**MATERIAL TO PROCESS**
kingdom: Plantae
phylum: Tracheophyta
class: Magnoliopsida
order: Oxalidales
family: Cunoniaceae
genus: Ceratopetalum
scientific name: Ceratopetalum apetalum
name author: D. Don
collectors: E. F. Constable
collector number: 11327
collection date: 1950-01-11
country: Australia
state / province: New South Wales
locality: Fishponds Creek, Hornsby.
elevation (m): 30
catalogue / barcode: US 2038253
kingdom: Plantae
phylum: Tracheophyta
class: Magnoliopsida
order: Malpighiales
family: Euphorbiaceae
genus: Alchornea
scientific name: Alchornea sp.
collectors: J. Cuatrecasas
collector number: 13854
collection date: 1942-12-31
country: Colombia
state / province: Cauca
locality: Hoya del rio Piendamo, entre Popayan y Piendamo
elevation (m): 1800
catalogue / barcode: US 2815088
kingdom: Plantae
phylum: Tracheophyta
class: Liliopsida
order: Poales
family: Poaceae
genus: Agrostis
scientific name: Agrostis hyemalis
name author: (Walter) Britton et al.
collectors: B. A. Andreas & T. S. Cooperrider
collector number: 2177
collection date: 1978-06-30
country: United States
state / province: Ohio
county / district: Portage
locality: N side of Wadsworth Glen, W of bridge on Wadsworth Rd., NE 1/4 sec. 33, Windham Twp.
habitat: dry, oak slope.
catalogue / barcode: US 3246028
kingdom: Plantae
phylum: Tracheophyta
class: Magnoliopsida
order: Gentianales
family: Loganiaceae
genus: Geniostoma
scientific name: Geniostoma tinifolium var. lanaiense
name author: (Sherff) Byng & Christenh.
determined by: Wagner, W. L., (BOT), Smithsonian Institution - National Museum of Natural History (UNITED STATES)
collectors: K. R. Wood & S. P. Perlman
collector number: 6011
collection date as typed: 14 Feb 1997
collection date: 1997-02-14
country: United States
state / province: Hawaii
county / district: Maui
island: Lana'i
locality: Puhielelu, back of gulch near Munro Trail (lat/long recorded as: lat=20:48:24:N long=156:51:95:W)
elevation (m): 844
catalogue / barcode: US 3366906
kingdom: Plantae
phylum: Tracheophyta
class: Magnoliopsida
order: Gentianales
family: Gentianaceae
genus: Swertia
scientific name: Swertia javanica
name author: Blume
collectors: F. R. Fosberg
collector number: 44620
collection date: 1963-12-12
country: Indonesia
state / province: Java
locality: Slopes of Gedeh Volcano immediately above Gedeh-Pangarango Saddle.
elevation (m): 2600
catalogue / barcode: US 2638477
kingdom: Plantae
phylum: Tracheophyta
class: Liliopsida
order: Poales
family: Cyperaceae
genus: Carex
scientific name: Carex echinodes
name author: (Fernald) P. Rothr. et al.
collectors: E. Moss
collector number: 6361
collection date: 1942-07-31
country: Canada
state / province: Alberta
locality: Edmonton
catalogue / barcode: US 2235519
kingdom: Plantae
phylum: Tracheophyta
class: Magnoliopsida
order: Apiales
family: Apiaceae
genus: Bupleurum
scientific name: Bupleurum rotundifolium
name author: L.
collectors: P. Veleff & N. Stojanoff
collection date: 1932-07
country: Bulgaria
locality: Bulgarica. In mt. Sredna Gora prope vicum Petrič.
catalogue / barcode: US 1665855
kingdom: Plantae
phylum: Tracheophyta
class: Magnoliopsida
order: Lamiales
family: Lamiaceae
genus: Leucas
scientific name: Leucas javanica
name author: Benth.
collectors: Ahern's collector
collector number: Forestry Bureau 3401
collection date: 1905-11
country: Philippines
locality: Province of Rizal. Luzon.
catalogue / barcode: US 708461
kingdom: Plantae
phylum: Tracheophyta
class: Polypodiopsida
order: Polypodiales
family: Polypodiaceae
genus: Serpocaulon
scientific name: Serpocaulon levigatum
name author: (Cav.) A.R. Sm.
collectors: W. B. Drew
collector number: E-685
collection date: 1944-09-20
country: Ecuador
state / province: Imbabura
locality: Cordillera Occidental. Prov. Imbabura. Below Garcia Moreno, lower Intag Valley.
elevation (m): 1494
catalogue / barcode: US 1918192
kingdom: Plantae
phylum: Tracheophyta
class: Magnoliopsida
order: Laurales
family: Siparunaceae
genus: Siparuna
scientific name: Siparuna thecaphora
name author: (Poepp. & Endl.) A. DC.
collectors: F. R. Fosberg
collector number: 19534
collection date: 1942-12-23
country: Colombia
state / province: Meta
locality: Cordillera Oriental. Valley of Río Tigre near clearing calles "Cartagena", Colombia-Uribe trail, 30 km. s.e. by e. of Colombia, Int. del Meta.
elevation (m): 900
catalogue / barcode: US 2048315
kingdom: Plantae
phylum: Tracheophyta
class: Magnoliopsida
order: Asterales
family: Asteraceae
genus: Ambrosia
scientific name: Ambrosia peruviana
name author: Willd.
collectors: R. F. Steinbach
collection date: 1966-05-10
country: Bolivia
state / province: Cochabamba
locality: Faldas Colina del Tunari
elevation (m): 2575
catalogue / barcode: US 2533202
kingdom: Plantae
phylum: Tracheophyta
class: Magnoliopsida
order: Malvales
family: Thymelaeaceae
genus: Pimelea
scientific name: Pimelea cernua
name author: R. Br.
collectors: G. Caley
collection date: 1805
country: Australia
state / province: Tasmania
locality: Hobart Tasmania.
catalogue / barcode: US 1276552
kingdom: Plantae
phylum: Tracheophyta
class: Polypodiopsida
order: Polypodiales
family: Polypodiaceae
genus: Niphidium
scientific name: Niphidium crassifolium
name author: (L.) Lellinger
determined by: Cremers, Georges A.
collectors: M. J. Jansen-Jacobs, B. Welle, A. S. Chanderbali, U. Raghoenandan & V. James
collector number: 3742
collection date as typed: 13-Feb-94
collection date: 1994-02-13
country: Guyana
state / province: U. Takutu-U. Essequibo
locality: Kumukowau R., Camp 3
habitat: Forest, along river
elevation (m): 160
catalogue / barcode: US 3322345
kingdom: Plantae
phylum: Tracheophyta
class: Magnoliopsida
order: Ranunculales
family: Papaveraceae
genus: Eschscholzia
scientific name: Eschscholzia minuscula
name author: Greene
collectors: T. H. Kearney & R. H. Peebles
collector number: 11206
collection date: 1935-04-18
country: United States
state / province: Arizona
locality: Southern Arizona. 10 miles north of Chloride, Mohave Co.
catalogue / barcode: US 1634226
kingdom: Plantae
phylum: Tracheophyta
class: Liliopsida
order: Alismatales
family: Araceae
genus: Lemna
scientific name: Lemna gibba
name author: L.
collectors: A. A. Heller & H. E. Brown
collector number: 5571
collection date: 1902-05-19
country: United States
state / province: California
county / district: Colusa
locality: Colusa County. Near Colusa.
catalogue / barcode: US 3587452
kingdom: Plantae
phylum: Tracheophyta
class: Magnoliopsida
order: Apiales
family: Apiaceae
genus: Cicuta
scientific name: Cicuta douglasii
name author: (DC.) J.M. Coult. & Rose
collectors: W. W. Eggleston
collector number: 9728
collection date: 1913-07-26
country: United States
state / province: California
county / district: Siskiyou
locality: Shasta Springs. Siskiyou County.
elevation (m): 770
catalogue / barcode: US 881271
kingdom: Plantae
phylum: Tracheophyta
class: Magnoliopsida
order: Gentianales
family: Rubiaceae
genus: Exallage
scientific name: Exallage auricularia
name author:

**REQUIREMENTS**
Render every line of the records above as a Markdown table with two columns, "Row" for a running row number and "Entry" for the line itself, leaving out any blank lines.

**FINISHED ANSWER**
| Row | Entry |
|---|---|
| 1 | kingdom: Plantae |
| 2 | phylum: Tracheophyta |
| 3 | class: Magnoliopsida |
| 4 | order: Oxalidales |
| 5 | family: Cunoniaceae |
| 6 | genus: Ceratopetalum |
| 7 | scientific name: Ceratopetalum apetalum |
| 8 | name author: D. Don |
| 9 | collectors: E. F. Constable |
| 10 | collector number: 11327 |
| 11 | collection date: 1950-01-11 |
| 12 | country: Australia |
| 13 | state / province: New South Wales |
| 14 | locality: Fishponds Creek, Hornsby. |
| 15 | elevation (m): 30 |
| 16 | catalogue / barcode: US 2038253 |
| 17 | kingdom: Plantae |
| 18 | phylum: Tracheophyta |
| 19 | class: Magnoliopsida |
| 20 | order: Malpighiales |
| 21 | family: Euphorbiaceae |
| 22 | genus: Alchornea |
| 23 | scientific name: Alchornea sp. |
| 24 | collectors: J. Cuatrecasas |
| 25 | collector number: 13854 |
| 26 | collection date: 1942-12-31 |
| 27 | country: Colombia |
| 28 | state / province: Cauca |
| 29 | locality: Hoya del rio Piendamo, entre Popayan y Piendamo |
| 30 | elevation (m): 1800 |
| 31 | catalogue / barcode: US 2815088 |
| 32 | kingdom: Plantae |
| 33 | phylum: Tracheophyta |
| 34 | class: Liliopsida |
| 35 | order: Poales |
| 36 | family: Poaceae |
| 37 | genus: Agrostis |
| 38 | scientific name: Agrostis hyemalis |
| 39 | name author: (Walter) Britton et al. |
| 40 | collectors: B. A. Andreas & T. S. Cooperrider |
| 41 | collector number: 2177 |
| 42 | collection date: 1978-06-30 |
| 43 | country: United States |
| 44 | state / province: Ohio |
| 45 | county / district: Portage |
| 46 | locality: N side of Wadsworth Glen, W of bridge on Wadsworth Rd., NE 1/4 sec. 33, Windham Twp. |
| 47 | habitat: dry, oak slope. |
| 48 | catalogue / barcode: US 3246028 |
| 49 | kingdom: Plantae |
| 50 | phylum: Tracheophyta |
| 51 | class: Magnoliopsida |
| 52 | order: Gentianales |
| 53 | family: Loganiaceae |
| 54 | genus: Geniostoma |
| 55 | scientific name: Geniostoma tinifolium var. lanaiense |
| 56 | name author: (Sherff) Byng & Christenh. |
| 57 | determined by: Wagner, W. L., (BOT), Smithsonian Institution - National Museum of Natural History (UNITED STATES) |
| 58 | collectors: K. R. Wood & S. P. Perlman |
| 59 | collector number: 6011 |
| 60 | collection date as typed: 14 Feb 1997 |
| 61 | collection date: 1997-02-14 |
| 62 | country: United States |
| 63 | state / province: Hawaii |
| 64 | county / district: Maui |
| 65 | island: Lana'i |
| 66 | locality: Puhielelu, back of gulch near Munro Trail (lat/long recorded as: lat=20:48:24:N long=156:51:95:W) |
| 67 | elevation (m): 844 |
| 68 | catalogue / barcode: US 3366906 |
| 69 | kingdom: Plantae |
| 70 | phylum: Tracheophyta |
| 71 | class: Magnoliopsida |
| 72 | order: Gentianales |
| 73 | family: Gentianaceae |
| 74 | genus: Swertia |
| 75 | scientific name: Swertia javanica |
| 76 | name author: Blume |
| 77 | collectors: F. R. Fosberg |
| 78 | collector number: 44620 |
| 79 | collection date: 1963-12-12 |
| 80 | country: Indonesia |
| 81 | state / province: Java |
| 82 | locality: Slopes of Gedeh Volcano immediately above Gedeh-Pangarango Saddle. |
| 83 | elevation (m): 2600 |
| 84 | catalogue / barcode: US 2638477 |
| 85 | kingdom: Plantae |
| 86 | phylum: Tracheophyta |
| 87 | class: Liliopsida |
| 88 | order: Poales |
| 89 | family: Cyperaceae |
| 90 | genus: Carex |
| 91 | scientific name: Carex echinodes |
| 92 | name author: (Fernald) P. Rothr. et al. |
| 93 | collectors: E. Moss |
| 94 | collector number: 6361 |
| 95 | collection date: 1942-07-31 |
| 96 | country: Canada |
| 97 | state / province: Alberta |
| 98 | locality: Edmonton |
| 99 | catalogue / barcode: US 2235519 |
| 100 | kingdom: Plantae |
| 101 | phylum: Tracheophyta |
| 102 | class: Magnoliopsida |
| 103 | order: Apiales |
| 104 | family: Apiaceae |
| 105 | genus: Bupleurum |
| 106 | scientific name: Bupleurum rotundifolium |
| 107 | name author: L. |
| 108 | collectors: P. Veleff & N. Stojanoff |
| 109 | collection date: 1932-07 |
| 110 | country: Bulgaria |
| 111 | locality: Bulgarica. In mt. Sredna Gora prope vicum Petrič. |
| 112 | catalogue / barcode: US 1665855 |
| 113 | kingdom: Plantae |
| 114 | phylum: Tracheophyta |
| 115 | class: Magnoliopsida |
| 116 | order: Lamiales |
| 117 | family: Lamiaceae |
| 118 | genus: Leucas |
| 119 | scientific name: Leucas javanica |
| 120 | name author: Benth. |
| 121 | collectors: Ahern's collector |
| 122 | collector number: Forestry Bureau 3401 |
| 123 | collection date: 1905-11 |
| 124 | country: Philippines |
| 125 | locality: Province of Rizal. Luzon. |
| 126 | catalogue / barcode: US 708461 |
| 127 | kingdom: Plantae |
| 128 | phylum: Tracheophyta |
| 129 | class: Polypodiopsida |
| 130 | order: Polypodiales |
| 131 | family: Polypodiaceae |
| 132 | genus: Serpocaulon |
| 133 | scientific name: Serpocaulon levigatum |
| 134 | name author: (Cav.) A.R. Sm. |
| 135 | collectors: W. B. Drew |
| 136 | collector number: E-685 |
| 137 | collection date: 1944-09-20 |
| 138 | country: Ecuador |
| 139 | state / province: Imbabura |
| 140 | locality: Cordillera Occidental. Prov. Imbabura. Below Garcia Moreno, lower Intag Valley. |
| 141 | elevation (m): 1494 |
| 142 | catalogue / barcode: US 1918192 |
| 143 | kingdom: Plantae |
| 144 | phylum: Tracheophyta |
| 145 | class: Magnoliopsida |
| 146 | order: Laurales |
| 147 | family: Siparunaceae |
| 148 | genus: Siparuna |
| 149 | scientific name: Siparuna thecaphora |
| 150 | name author: (Poepp. & Endl.) A. DC. |
| 151 | collectors: F. R. Fosberg |
| 152 | collector number: 19534 |
| 153 | collection date: 1942-12-23 |
| 154 | country: Colombia |
| 155 | state / province: Meta |
| 156 | locality: Cordillera Oriental. Valley of Río Tigre near clearing calles "Cartagena", Colombia-Uribe trail, 30 km. s.e. by e. of Colombia, Int. del Meta. |
| 157 | elevation (m): 900 |
| 158 | catalogue / barcode: US 2048315 |
| 159 | kingdom: Plantae |
| 160 | phylum: Tracheophyta |
| 161 | class: Magnoliopsida |
| 162 | order: Asterales |
| 163 | family: Asteraceae |
| 164 | genus: Ambrosia |
| 165 | scientific name: Ambrosia peruviana |
| 166 | name author: Willd. |
| 167 | collectors: R. F. Steinbach |
| 168 | collection date: 1966-05-10 |
| 169 | country: Bolivia |
| 170 | state / province: Cochabamba |
| 171 | locality: Faldas Colina del Tunari |
| 172 | elevation (m): 2575 |
| 173 | catalogue / barcode: US 2533202 |
| 174 | kingdom: Plantae |
| 175 | phylum: Tracheophyta |
| 176 | class: Magnoliopsida |
| 177 | order: Malvales |
| 178 | family: Thymelaeaceae |
| 179 | genus: Pimelea |
| 180 | scientific name: Pimelea cernua |
| 181 | name author: R. Br. |
| 182 | collectors: G. Caley |
| 183 | collection date: 1805 |
| 184 | country: Australia |
| 185 | state / province: Tasmania |
| 186 | locality: Hobart Tasmania. |
| 187 | catalogue / barcode: US 1276552 |
| 188 | kingdom: Plantae |
| 189 | phylum: Tracheophyta |
| 190 | class: Polypodiopsida |
| 191 | order: Polypodiales |
| 192 | family: Polypodiaceae |
| 193 | genus: Niphidium |
| 194 | scientific name: Niphidium crassifolium |
| 195 | name author: (L.) Lellinger |
| 196 | determined by: Cremers, Georges A. |
| 197 | collectors: M. J. Jansen-Jacobs, B. Welle, A. S. Chanderbali, U. Raghoenandan & V. James |
| 198 | collector number: 3742 |
| 199 | collection date as typed: 13-Feb-94 |
| 200 | collection date: 1994-02-13 |
| 201 | country: Guyana |
| 202 | state / province: U. Takutu-U. Essequibo |
| 203 | locality: Kumukowau R., Camp 3 |
| 204 | habitat: Forest, along river |
| 205 | elevation (m): 160 |
| 206 | catalogue / barcode: US 3322345 |
| 207 | kingdom: Plantae |
| 208 | phylum: Tracheophyta |
| 209 | class: Magnoliopsida |
| 210 | order: Ranunculales |
| 211 | family: Papaveraceae |
| 212 | genus: Eschscholzia |
| 213 | scientific name: Eschscholzia minuscula |
| 214 | name author: Greene |
| 215 | collectors: T. H. Kearney & R. H. Peebles |
| 216 | collector number: 11206 |
| 217 | collection date: 1935-04-18 |
| 218 | country: United States |
| 219 | state / province: Arizona |
| 220 | locality: Southern Arizona. 10 miles north of Chloride, Mohave Co. |
| 221 | catalogue / barcode: US 1634226 |
| 222 | kingdom: Plantae |
| 223 | phylum: Tracheophyta |
| 224 | class: Liliopsida |
| 225 | order: Alismatales |
| 226 | family: Araceae |
| 227 | genus: Lemna |
| 228 | scientific name: Lemna gibba |
| 229 | name author: L. |
| 230 | collectors: A. A. Heller & H. E. Brown |
| 231 | collector number: 5571 |
| 232 | collection date: 1902-05-19 |
| 233 | country: United States |
| 234 | state / province: California |
| 235 | county / district: Colusa |
| 236 | locality: Colusa County. Near Colusa. |
| 237 | catalogue / barcode: US 3587452 |
| 238 | kingdom: Plantae |
| 239 | phylum: Tracheophyta |
| 240 | class: Magnoliopsida |
| 241 | order: Apiales |
| 242 | family: Apiaceae |
| 243 | genus: Cicuta |
| 244 | scientific name: Cicuta douglasii |
| 245 | name author: (DC.) J.M. Coult. & Rose |
| 246 | collectors: W. W. Eggleston |
| 247 | collector number: 9728 |
| 248 | collection date: 1913-07-26 |
| 249 | country: United States |
| 250 | state / province: California |
| 251 | county / district: Siskiyou |
| 252 | locality: Shasta Springs. Siskiyou County. |
| 253 | elevation (m): 770 |
| 254 | catalogue / barcode: US 881271 |
| 255 | kingdom: Plantae |
| 256 | phylum: Tracheophyta |
| 257 | class: Magnoliopsida |
| 258 | order: Gentianales |
| 259 | family: Rubiaceae |
| 260 | genus: Exallage |
| 261 | scientific name: Exallage auricularia |
| 262 | name author: |